▶ Work required: Write out the records in full, exactly as given, but without the images.

▶ Information provided:
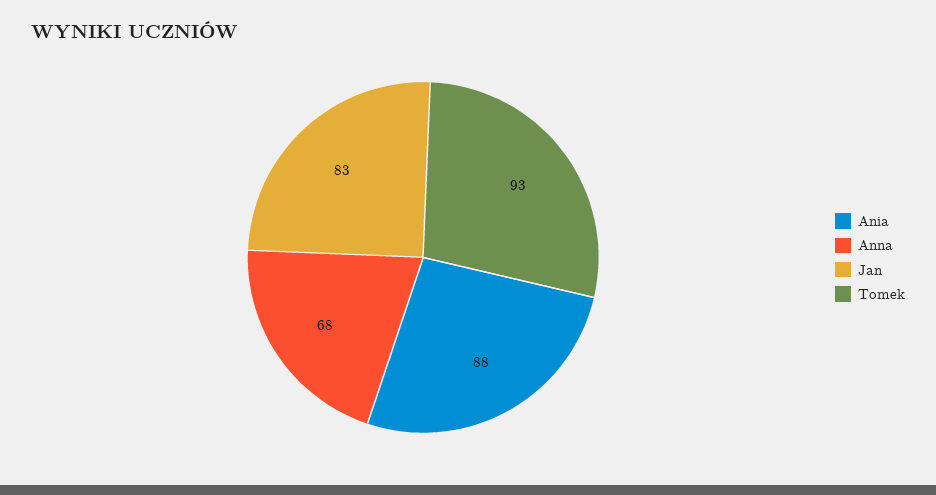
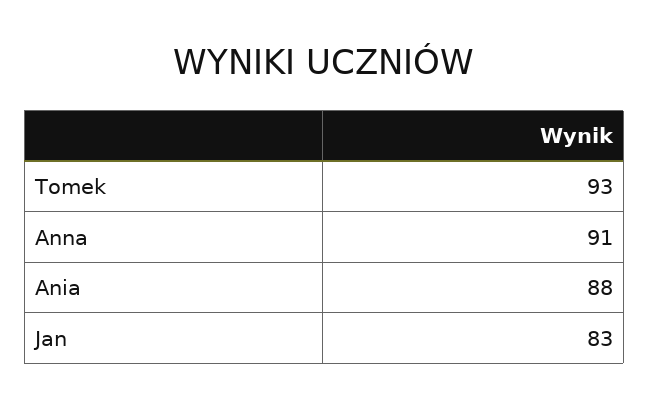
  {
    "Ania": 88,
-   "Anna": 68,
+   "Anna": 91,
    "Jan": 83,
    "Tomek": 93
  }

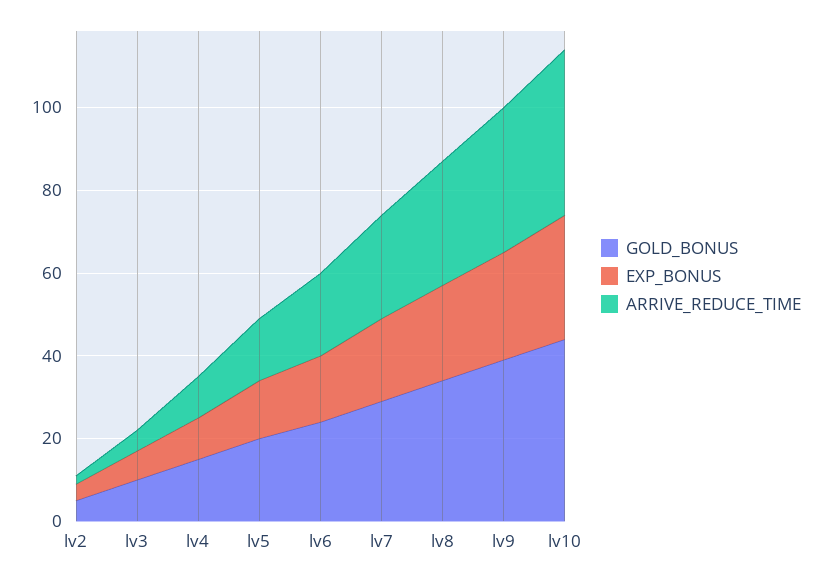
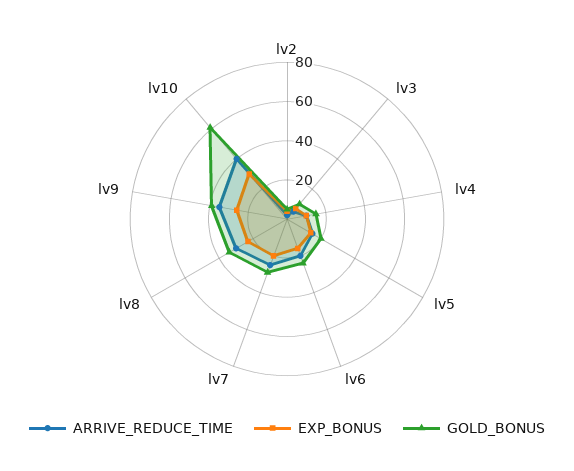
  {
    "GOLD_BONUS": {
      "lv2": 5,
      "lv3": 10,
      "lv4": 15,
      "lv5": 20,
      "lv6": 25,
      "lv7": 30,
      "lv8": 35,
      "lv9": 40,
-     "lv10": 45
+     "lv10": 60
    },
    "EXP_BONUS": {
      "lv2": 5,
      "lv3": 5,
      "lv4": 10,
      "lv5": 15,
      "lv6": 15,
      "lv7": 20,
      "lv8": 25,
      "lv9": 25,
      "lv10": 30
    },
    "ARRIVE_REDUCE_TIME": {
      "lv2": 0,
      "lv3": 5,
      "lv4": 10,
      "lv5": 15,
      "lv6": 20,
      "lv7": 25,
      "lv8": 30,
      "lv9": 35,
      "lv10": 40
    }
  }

▶ Answer to this problem:
  {
    "Ania": 88,
-   "Anna": 68,
+   "Anna": 91,
    "Jan": 83,
    "Tomek": 93
  }

  {
    "GOLD_BONUS": {
      "lv2": 5,
      "lv3": 10,
      "lv4": 15,
      "lv5": 20,
      "lv6": 25,
      "lv7": 30,
      "lv8": 35,
      "lv9": 40,
-     "lv10": 45
+     "lv10": 60
    },
    "EXP_BONUS": {
      "lv2": 5,
      "lv3": 5,
      "lv4": 10,
      "lv5": 15,
      "lv6": 15,
      "lv7": 20,
      "lv8": 25,
      "lv9": 25,
      "lv10": 30
    },
    "ARRIVE_REDUCE_TIME": {
      "lv2": 0,
      "lv3": 5,
      "lv4": 10,
      "lv5": 15,
      "lv6": 20,
      "lv7": 25,
      "lv8": 30,
      "lv9": 35,
      "lv10": 40
    }
  }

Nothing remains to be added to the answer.